Karma and DNA being what they are, I’ll probably be cursed with a brat who demands as labor-intensive a lunch as that Simpsons bento box. I’m grateful to my parents for demonstrating that children can grow to a ripe old age without having their every bratty demand indulged, whether it’s for boxed pretzels or “blue hair” meatballs. For now, though, I like to indulge my demands for a fresh and pretty lunch. This pineapple salmon fits the bill, and brightened my day despite the bleak neighborhood outside.
|This Mozart bento box actually looks tasty|
(well, the right half does)
Pineapple Crusted Salmon
Courtesy Washington Post
1/2 cup finely chopped pineapple with its juice (about 4 ounces total)
Finely grated zest and juice of 1 medium lime
1/4 teaspoon crushed red pepper flakes
1 tablespoon light brown sugar
2 6- to 8-ounce salmon fillets (each about 1 to 1 1/2 inches thick at the thickest point)
Combine the pineapple, lime zest and juice, crushed red pepper flakes, brown sugar and salt in a medium bowl. Set aside for 20 minutes to allow the flavors to blend.

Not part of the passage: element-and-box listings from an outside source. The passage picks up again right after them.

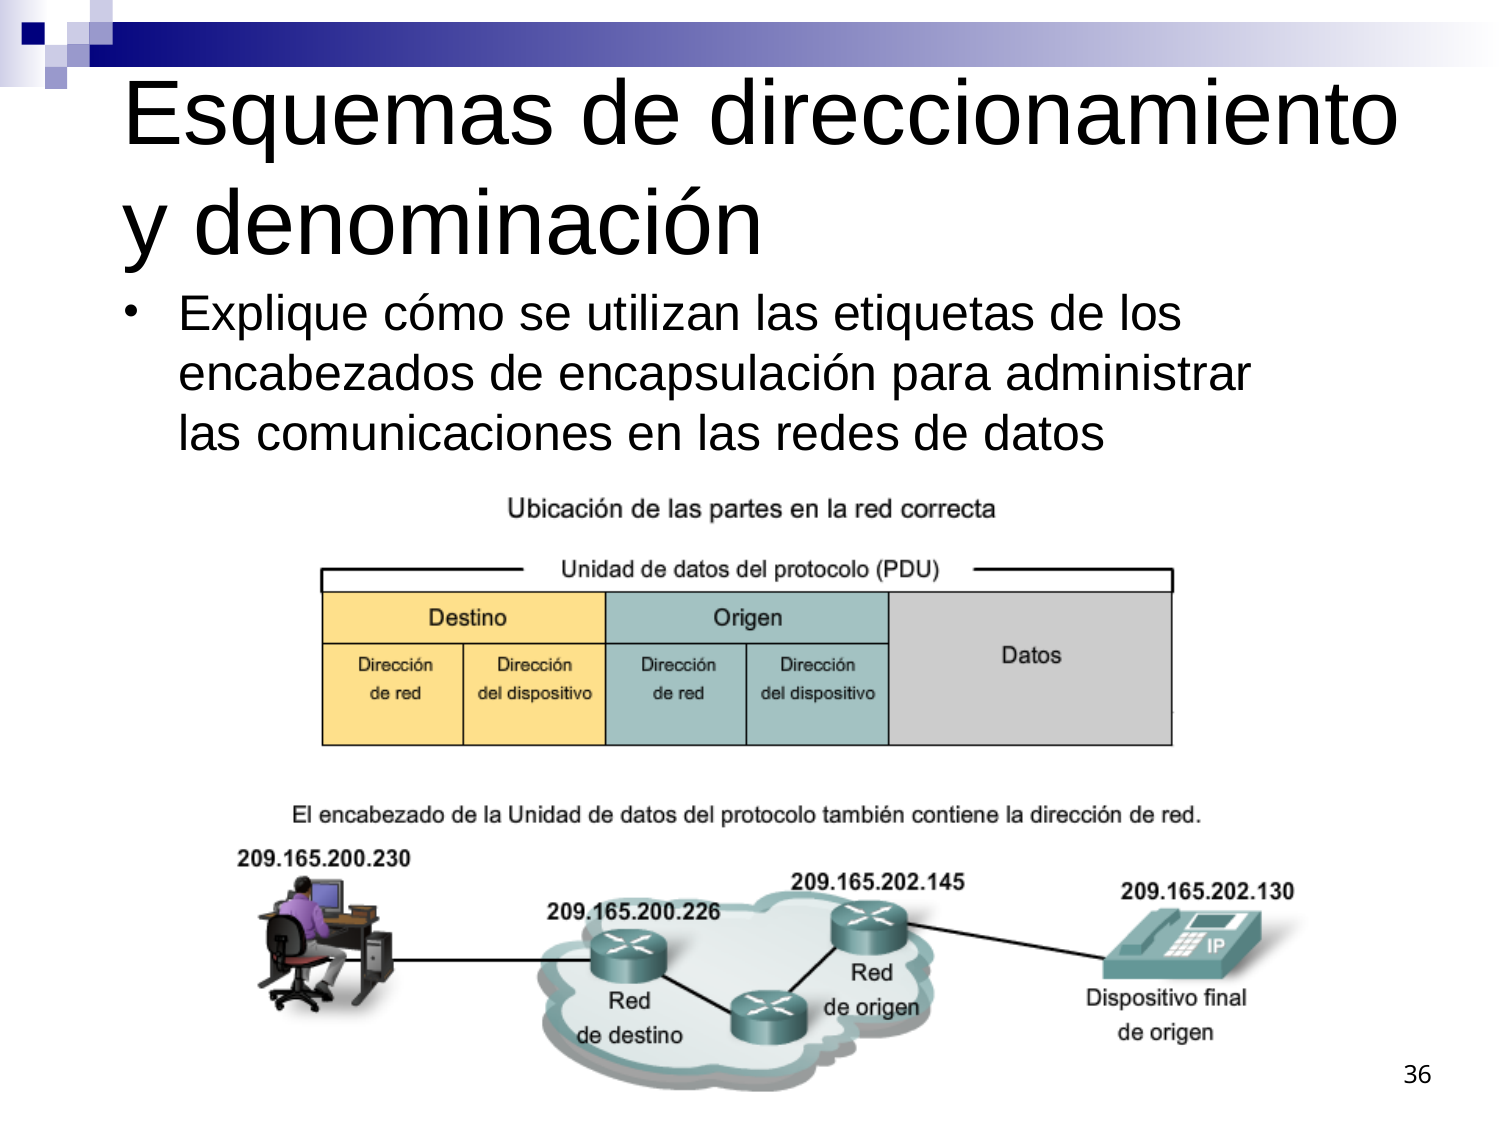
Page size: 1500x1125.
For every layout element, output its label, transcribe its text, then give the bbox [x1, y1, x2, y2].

text_box Explique cómo se utilizan las etiquetas de los encabezados de encapsulación para administrar las comunicaciones en las redes de datos [107, 273, 1411, 1107]
text_box Esquemas de direccionamiento y denominación [107, 45, 1444, 281]
text_box <número> [1074, 1025, 1447, 1101]
picture [200, 482, 1323, 1106]
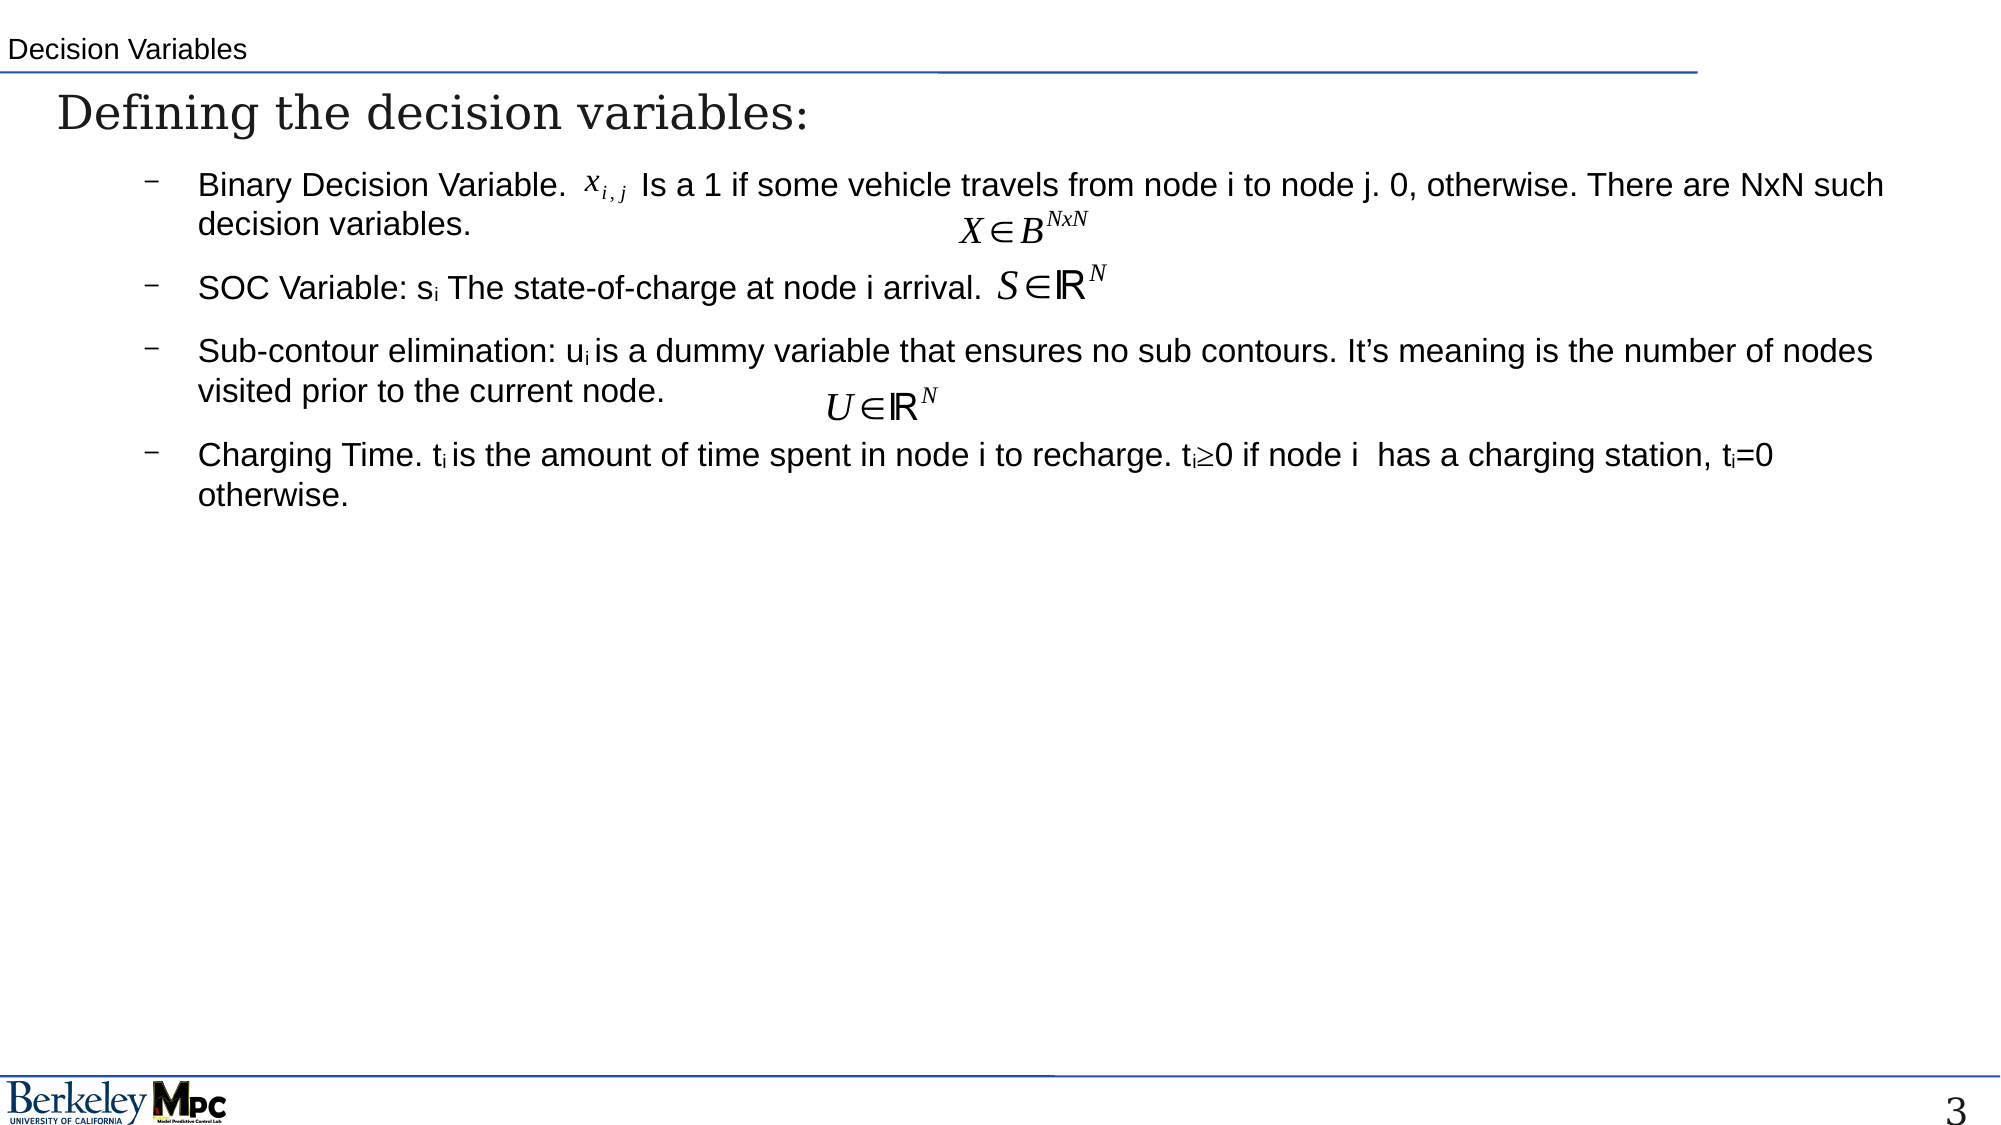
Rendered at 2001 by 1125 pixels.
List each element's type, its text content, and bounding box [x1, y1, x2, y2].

title Decision Variables [7, 7, 1930, 92]
chart [947, 205, 1100, 254]
chart [574, 161, 635, 204]
list Defining the decision variables: Binary Decision Variable. Is a 1 if some vehicle travels from node i to node j. 0, otherwise. There are NxN such decision variables. SOC Variable: si The state-of-charge at node i arrival. Sub-contour elimination: ui is a dummy variable that ensures no sub contours. It’s meaning is the number of nodes visited prior to the current node. Charging Time. ti is the amount of time spent in node i to recharge. ti≥0 if node i has a charging station, ti=0 otherwise. [41, 75, 1925, 1019]
chart [986, 257, 1119, 311]
chart [814, 380, 950, 431]
picture [0, 1072, 226, 1125]
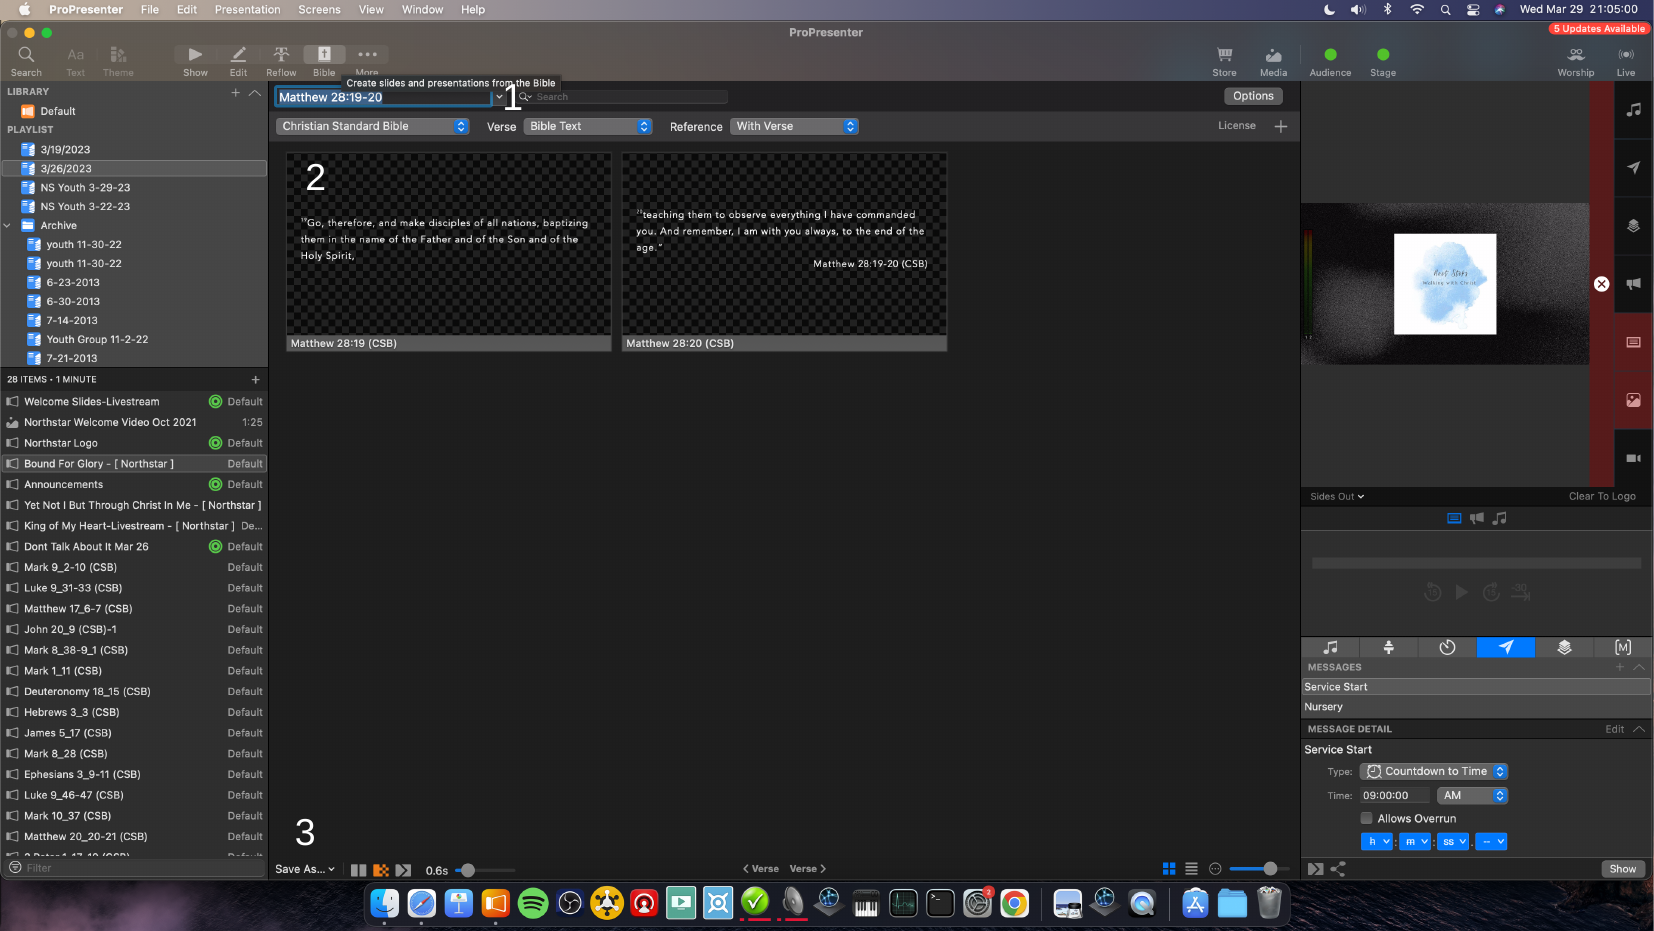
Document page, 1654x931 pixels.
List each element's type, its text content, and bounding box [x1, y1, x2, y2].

text_box 1 [487, 69, 526, 127]
text_box 3 [280, 803, 318, 861]
picture [0, 0, 1654, 931]
text_box 2 [290, 148, 329, 206]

Preheat the oven to 350 degrees. Line a shallow roasting pan, large enough to comfortably hold the fish, with aluminum foil or parchment paper and lightly grease it with nonstick cooking oil spray.
Place the fillets in the pan skin side down with 1 to 2 inches between them. Sprinkle each fillet lightly with salt. Top each fillet with the pineapple mixture, evenly coating the tops. Bake for about 10 minutes per inch of thickness, until the fish is cooked through, but not dry. If the topping looks overly moist (and not crustlike), place the fish under the broiler for 1 to 2 minutes to evaporate the excess moisture. Serve hot (or cold over spinach with bits of pineapple, edamame, corn, and grape tomatoes, like I did).
Notes for the Naked:
I got lazy and didn't crush the pineapple as small as I should've. Still tasted good to me. (Speaking of which: This blog isn't meant to be a testament to my cookery mastery. I cut corners and screw up all the time. But each time I do so, I become a little more comfortable in the kitchen. I hope that hearing about my mistakes helps you get a little more comfortable, too.)